* _INSTRUCTIONS FOR THE TASK_
Copy the lines of the material below word for word, from the line containing "scientific name: Utricularia intermedia" through the line containing "order: Ranunculales", including both of those lines.

* _Stored records_
○ ○ ○ ○ ○ ○ ○

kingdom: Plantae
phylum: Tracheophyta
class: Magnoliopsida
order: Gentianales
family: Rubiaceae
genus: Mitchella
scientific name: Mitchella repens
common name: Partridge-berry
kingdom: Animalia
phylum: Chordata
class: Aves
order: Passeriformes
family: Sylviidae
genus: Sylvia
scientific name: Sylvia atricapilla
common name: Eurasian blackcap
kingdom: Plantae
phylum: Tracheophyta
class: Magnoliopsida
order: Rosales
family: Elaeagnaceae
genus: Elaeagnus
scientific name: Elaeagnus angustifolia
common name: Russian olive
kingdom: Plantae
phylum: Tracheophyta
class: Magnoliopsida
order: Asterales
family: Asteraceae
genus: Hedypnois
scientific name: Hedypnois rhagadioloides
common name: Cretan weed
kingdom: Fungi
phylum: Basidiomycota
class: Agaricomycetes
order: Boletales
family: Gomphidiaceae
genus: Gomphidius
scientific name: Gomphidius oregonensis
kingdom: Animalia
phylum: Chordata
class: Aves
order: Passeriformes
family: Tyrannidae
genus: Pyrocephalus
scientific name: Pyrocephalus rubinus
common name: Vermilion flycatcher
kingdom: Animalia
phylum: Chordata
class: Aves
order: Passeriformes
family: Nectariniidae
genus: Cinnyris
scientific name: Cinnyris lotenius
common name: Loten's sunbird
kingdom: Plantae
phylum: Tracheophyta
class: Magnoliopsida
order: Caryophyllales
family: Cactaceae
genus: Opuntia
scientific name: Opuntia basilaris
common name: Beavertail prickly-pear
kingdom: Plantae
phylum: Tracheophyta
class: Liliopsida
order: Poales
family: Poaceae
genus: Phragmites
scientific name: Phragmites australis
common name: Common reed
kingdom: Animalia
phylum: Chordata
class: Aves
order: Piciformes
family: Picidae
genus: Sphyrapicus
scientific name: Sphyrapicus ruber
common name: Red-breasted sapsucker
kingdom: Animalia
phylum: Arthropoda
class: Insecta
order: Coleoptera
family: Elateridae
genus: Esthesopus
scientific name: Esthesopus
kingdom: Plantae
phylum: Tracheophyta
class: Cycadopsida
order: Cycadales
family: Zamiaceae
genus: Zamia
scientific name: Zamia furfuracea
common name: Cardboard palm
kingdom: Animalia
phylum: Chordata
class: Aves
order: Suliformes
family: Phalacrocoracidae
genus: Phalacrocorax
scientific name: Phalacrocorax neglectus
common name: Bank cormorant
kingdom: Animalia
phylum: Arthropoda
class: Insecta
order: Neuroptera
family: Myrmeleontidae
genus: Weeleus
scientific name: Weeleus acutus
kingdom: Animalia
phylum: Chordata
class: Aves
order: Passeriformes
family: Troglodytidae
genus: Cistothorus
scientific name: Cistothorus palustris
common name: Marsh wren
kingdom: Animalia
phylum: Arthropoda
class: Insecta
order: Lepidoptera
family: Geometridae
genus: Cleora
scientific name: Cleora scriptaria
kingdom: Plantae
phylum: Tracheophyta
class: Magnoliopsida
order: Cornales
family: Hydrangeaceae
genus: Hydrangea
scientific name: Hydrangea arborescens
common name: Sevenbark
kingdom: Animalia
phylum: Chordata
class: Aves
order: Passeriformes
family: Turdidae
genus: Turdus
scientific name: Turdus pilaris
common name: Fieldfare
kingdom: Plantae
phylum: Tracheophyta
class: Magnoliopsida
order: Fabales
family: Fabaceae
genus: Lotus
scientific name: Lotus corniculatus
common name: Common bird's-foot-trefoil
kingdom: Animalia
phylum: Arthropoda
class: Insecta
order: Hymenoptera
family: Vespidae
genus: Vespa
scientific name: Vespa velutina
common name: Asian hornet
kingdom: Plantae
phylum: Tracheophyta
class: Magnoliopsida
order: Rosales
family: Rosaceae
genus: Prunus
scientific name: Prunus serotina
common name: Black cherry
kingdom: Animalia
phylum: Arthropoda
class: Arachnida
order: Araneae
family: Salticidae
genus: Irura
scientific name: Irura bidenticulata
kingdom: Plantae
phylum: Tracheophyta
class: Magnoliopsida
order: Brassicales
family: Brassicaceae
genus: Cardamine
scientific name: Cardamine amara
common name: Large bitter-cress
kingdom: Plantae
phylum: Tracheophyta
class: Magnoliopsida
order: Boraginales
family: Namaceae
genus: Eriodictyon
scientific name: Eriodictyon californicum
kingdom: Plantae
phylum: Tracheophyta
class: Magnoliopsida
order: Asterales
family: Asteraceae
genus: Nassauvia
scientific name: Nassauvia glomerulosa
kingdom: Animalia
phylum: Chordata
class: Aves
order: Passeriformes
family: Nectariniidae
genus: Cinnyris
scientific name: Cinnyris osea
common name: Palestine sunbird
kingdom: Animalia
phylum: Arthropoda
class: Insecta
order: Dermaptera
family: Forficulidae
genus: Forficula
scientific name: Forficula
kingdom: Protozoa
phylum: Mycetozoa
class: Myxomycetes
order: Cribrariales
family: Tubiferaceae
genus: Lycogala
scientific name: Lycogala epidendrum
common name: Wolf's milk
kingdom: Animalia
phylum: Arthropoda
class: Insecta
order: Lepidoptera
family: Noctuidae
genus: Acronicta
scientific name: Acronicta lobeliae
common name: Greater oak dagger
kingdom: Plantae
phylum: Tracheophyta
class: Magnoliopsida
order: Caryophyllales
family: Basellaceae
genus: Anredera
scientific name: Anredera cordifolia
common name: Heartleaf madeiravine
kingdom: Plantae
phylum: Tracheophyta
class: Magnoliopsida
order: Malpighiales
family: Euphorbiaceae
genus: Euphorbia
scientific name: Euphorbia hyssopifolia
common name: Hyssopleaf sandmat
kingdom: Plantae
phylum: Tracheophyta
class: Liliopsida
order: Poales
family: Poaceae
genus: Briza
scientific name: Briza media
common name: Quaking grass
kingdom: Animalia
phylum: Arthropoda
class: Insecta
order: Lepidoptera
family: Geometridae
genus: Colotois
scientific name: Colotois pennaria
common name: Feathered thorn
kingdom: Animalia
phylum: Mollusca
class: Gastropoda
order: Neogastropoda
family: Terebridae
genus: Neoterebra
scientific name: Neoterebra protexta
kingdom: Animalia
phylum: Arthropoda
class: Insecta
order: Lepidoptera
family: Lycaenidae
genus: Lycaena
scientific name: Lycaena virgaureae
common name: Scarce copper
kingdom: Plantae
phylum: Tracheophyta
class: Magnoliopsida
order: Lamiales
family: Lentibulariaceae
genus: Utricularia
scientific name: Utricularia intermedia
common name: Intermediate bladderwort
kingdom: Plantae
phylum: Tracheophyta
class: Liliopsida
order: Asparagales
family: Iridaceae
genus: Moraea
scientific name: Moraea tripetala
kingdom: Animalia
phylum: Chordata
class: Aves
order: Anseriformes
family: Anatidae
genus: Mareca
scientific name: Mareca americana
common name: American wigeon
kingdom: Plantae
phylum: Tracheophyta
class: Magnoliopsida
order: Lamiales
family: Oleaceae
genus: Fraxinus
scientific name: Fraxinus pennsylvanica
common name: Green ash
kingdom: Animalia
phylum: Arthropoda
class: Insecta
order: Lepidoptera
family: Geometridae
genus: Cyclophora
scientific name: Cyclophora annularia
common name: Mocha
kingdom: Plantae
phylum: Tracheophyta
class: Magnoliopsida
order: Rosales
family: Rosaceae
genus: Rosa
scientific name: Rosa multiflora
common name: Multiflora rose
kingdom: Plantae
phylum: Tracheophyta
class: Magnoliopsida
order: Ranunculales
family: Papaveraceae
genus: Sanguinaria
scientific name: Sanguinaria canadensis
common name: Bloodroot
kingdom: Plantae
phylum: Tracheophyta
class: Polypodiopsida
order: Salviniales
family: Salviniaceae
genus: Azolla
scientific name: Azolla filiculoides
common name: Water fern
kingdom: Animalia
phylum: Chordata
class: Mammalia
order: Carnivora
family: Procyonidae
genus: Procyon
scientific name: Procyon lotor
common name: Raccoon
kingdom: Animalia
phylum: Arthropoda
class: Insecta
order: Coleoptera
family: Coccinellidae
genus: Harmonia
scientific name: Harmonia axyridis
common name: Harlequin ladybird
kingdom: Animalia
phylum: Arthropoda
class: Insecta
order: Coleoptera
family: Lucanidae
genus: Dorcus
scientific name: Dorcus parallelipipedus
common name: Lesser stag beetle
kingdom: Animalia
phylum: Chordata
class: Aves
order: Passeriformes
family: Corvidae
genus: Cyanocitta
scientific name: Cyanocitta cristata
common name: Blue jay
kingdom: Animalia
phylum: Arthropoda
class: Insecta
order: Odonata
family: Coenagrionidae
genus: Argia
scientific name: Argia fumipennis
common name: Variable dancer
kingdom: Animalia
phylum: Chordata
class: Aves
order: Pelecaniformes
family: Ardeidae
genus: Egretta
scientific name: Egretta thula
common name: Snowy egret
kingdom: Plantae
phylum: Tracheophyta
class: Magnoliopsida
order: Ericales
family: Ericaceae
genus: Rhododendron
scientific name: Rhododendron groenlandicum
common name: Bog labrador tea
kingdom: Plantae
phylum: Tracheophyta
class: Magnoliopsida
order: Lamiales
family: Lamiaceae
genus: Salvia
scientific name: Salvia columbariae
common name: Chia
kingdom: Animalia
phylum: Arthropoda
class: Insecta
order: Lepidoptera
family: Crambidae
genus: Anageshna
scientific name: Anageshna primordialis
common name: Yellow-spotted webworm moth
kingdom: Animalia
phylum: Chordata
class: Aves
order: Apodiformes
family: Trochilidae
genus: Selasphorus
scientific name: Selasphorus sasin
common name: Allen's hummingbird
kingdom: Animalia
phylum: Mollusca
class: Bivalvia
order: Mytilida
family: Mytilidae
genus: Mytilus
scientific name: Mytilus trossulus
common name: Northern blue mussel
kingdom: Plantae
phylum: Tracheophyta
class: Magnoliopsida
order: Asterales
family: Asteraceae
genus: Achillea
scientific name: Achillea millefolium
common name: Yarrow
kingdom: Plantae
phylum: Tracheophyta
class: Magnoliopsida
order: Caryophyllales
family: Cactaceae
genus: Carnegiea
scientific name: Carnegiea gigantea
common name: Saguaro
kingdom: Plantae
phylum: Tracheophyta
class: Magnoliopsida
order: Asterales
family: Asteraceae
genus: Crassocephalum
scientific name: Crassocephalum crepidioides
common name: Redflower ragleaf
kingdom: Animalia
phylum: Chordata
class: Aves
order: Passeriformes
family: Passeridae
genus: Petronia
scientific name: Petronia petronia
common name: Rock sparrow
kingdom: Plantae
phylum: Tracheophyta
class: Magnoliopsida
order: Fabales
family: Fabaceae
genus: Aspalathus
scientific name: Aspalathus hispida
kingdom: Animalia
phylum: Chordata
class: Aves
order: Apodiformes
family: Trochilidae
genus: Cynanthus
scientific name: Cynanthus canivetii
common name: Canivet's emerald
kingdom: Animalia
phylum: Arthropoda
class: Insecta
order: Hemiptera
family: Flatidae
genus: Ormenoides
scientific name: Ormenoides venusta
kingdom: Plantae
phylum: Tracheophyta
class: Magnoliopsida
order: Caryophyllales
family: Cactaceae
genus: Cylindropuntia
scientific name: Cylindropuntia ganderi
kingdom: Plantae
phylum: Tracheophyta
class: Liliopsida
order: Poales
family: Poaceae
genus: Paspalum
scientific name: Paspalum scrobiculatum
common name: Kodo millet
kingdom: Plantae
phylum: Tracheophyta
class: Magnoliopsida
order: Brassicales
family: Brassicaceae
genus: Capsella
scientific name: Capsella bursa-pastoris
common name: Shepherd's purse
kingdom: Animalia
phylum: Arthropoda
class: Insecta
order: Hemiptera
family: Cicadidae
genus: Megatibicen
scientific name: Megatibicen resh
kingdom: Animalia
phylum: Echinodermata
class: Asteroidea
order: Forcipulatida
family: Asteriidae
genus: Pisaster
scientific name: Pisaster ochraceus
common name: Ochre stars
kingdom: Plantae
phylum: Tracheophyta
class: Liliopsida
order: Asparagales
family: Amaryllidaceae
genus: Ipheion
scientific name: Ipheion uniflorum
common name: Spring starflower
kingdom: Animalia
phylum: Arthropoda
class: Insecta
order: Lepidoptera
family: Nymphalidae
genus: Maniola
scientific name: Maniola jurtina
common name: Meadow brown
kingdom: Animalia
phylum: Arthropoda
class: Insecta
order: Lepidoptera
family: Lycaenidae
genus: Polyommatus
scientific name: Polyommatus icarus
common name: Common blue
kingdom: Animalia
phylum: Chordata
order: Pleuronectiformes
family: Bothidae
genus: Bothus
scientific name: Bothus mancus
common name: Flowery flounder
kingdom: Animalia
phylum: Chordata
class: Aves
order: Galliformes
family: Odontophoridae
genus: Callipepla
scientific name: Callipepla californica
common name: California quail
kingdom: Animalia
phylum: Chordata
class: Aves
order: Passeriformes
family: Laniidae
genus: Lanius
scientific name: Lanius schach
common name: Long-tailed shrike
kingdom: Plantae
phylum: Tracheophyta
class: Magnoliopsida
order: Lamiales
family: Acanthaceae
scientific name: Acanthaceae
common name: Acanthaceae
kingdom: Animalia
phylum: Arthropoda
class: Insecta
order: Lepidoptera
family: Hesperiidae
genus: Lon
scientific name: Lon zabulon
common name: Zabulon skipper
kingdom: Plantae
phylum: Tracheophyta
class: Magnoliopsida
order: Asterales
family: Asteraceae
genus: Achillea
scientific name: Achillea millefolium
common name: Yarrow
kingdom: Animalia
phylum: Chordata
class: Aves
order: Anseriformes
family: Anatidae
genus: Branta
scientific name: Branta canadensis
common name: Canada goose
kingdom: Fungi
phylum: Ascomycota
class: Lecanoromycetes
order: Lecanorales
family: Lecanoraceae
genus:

○ ○ ○ ○ ○ ○ ○

* _ANSWER TO THE EXERCISE_
scientific name: Utricularia intermedia
common name: Intermediate bladderwort
kingdom: Plantae
phylum: Tracheophyta
class: Liliopsida
order: Asparagales
family: Iridaceae
genus: Moraea
scientific name: Moraea tripetala
kingdom: Animalia
phylum: Chordata
class: Aves
order: Anseriformes
family: Anatidae
genus: Mareca
scientific name: Mareca americana
common name: American wigeon
kingdom: Plantae
phylum: Tracheophyta
class: Magnoliopsida
order: Lamiales
family: Oleaceae
genus: Fraxinus
scientific name: Fraxinus pennsylvanica
common name: Green ash
kingdom: Animalia
phylum: Arthropoda
class: Insecta
order: Lepidoptera
family: Geometridae
genus: Cyclophora
scientific name: Cyclophora annularia
common name: Mocha
kingdom: Plantae
phylum: Tracheophyta
class: Magnoliopsida
order: Rosales
family: Rosaceae
genus: Rosa
scientific name: Rosa multiflora
common name: Multiflora rose
kingdom: Plantae
phylum: Tracheophyta
class: Magnoliopsida
order: Ranunculales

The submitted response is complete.